3 Things You Need to Know about Big Data
Before you jump into a big data project, be sure to think about these three big data issues related to data integrity, data quality, and the nuances of analysis.
- By Fern Halper, Ph.D.
- March 5, 2013
Big data analytics is exciting to many organizations and for good reason. The ability to analyze big data provides unique opportunities for organizations in terms of the kind of analysis they can do. For example, instead of being limited to sampling large data sets, organizations can utilize much more granular and complete data to do analysis. This may lead to patterns that they hadn't seen before. Additionally, the ability to analyze data in real time in order to gain real time insights can be a competitive differentiator for an organization.
However, analyzing big data does have its own set of issues. Here are three related to data integrity, data quality, and the nuances of analysis worth thinking about.
#1: Big data can come from untrusted sources
Big data analysis often involves aggregating data from various sources. These may include both internal and external data sources. For instance, you may want to aggregate data extracted from unstructured data sources such as e-mails and call center notes together with structured data about your customers from your data warehouse, or you may be interested in analyzing social data.
The question is how trustworthy are those external sources of information? For example, how trustworthy is social media data such as a tweet? This information may come from an unverified source, or the information itself, reported by the source, can be false or misleading. The integrity of this data therefore needs to be considered in the analysis. Before you start utilizing this data you need to understand your data sources and decide what you are comfortable with including in your analysis.
#2: Big data is dirty
Dirty data refers to inaccurate, incomplete, incorrect, duplicate, or erroneous data. This may include the misspelling of words or data that comes from a piece of equipment that is broken or corrupted in some way. It can even include duplicate data such as retweets or company press releases that appear numerous times in social media.
Here's a simple example of how this can impact your analysis. Suppose you are interested in performing a competitive analysis using social media data. You are interested in seeing how often your competitor's product appears in the external sources you are monitoring and the sentiment associated with those posts. You look at the data and see that the number of positive posts about the competitor is twice as large as yours. Aside from the fact that sentiment scoring needs to be checked carefully, this could simply be a case where the competitor is pushing its own press releases out to multiple sources (in essence, tooting its own horn) or getting lots of people to retweet an announcement.
In this case, you need to make sure you know how you want to handle this duplicate social media data (e.g., there are cases where you might want the duplicates because it is valuable information in and of itself).
In general, the cleansing strategy you employ will depend on the source and type of data and the goal of your analysis. Big data cleansing strategies are evolving (perhaps not rapidly enough), and although some people debate whether big data needs to be cleaned, the reality is that it does -- except, perhaps, if you're developing a filter where your goal is to detect bad elements in the data.

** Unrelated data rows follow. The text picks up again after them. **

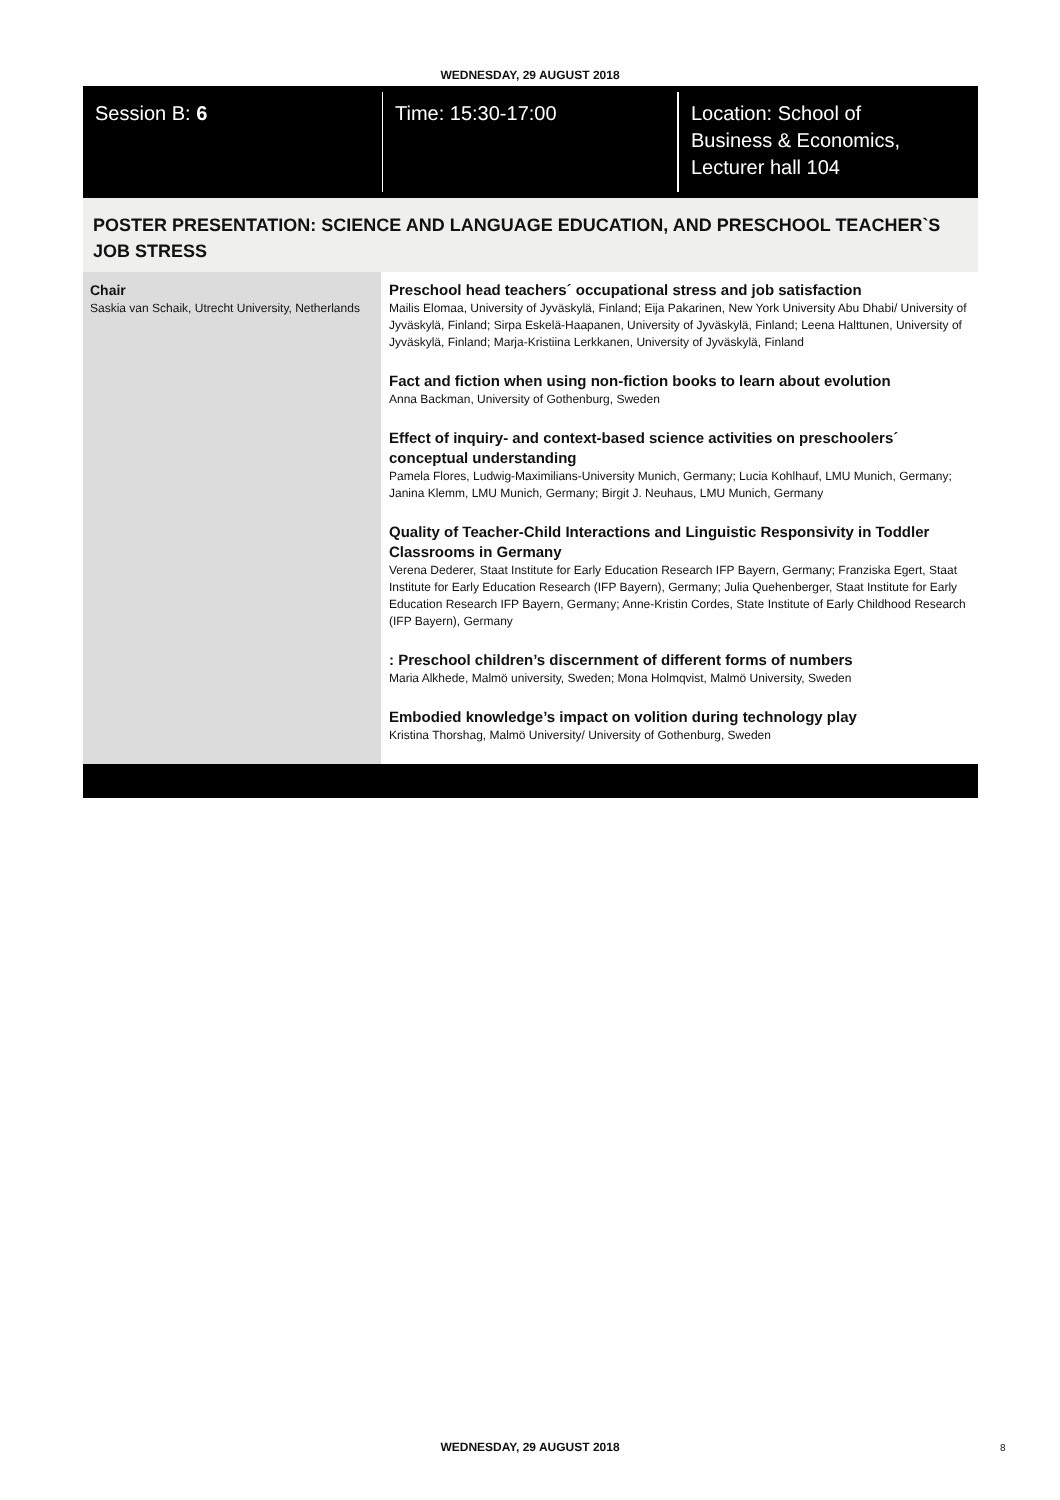WEDNESDAY, 29 AUGUST 2018
Session B: 6 Time: 15:30-17:00 Location: School of
Business & Economics,
Lecturer hall 104
POSTER PRESENTATION: SCIENCE AND LANGUAGE EDUCATION, AND PRESCHOOL TEACHER`S JOB STRESS
Chair
Saskia van Schaik, Utrecht University, Netherlands
Preschool head teachers´ occupational stress and job satisfaction
Mailis Elomaa, University of Jyväskylä, Finland; Eija Pakarinen, New York University Abu Dhabi/ University of Jyväskylä, Finland; Sirpa Eskelä-Haapanen, University of Jyväskylä, Finland; Leena Halttunen, University of Jyväskylä, Finland; Marja-Kristiina Lerkkanen, University of Jyväskylä, Finland
Fact and fiction when using non-fiction books to learn about evolution
Anna Backman, University of Gothenburg, Sweden
Effect of inquiry- and context-based science activities on preschoolers´ conceptual understanding
Pamela Flores, Ludwig-Maximilians-University Munich, Germany; Lucia Kohlhauf, LMU Munich, Germany; Janina Klemm, LMU Munich, Germany; Birgit J. Neuhaus, LMU Munich, Germany
Quality of Teacher-Child Interactions and Linguistic Responsivity in Toddler Classrooms in Germany
Verena Dederer, Staat Institute for Early Education Research IFP Bayern, Germany; Franziska Egert, Staat Institute for Early Education Research (IFP Bayern), Germany; Julia Quehenberger, Staat Institute for Early Education Research IFP Bayern, Germany; Anne-Kristin Cordes, State Institute of Early Childhood Research (IFP Bayern), Germany
: Preschool children’s discernment of different forms of numbers
Maria Alkhede, Malmö university, Sweden; Mona Holmqvist, Malmö University, Sweden
Embodied knowledge’s impact on volition during technology play
Kristina Thorshag, Malmö University/ University of Gothenburg, Sweden
WEDNESDAY, 29 AUGUST 2018 8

#3: Big data changes, especially in data streams
If you're going to analyze big data streams, you need to be aware that data quality in your analysis can change or even that data itself can change because the conditions under which you're capturing data may change.
For instance, imagine a utility company collecting weather data to use as part of a big data analysis that also uses smart-meter data as well as other geospatial data to predict events or actions. What happens when analyzing this data in real time a gap is discovered in the smart-meter data? What if an environmental variable monitored by the smart meters changes?
How do you deal with this in your own analysis? Change detection algorithms in stream mining are an active area of research in data quality and analysis. (See, for example, work done by Tamparini Dasu et al at http://www.research.att.com/export/sites/att_labs/techdocs/TD_100014.pdf.) You need to at least be aware of the issues before you start trying to analyze a big data stream.
A Final Word
Of course, there are many more issues than the three listed here. Some of these issues are unique to big data analytics, and some are important in all kinds of data analysis. Organizations using big data analytics must make sure they have access to the skills to deal with the nuances of analyzing big data and the governance in place to deal with managing it.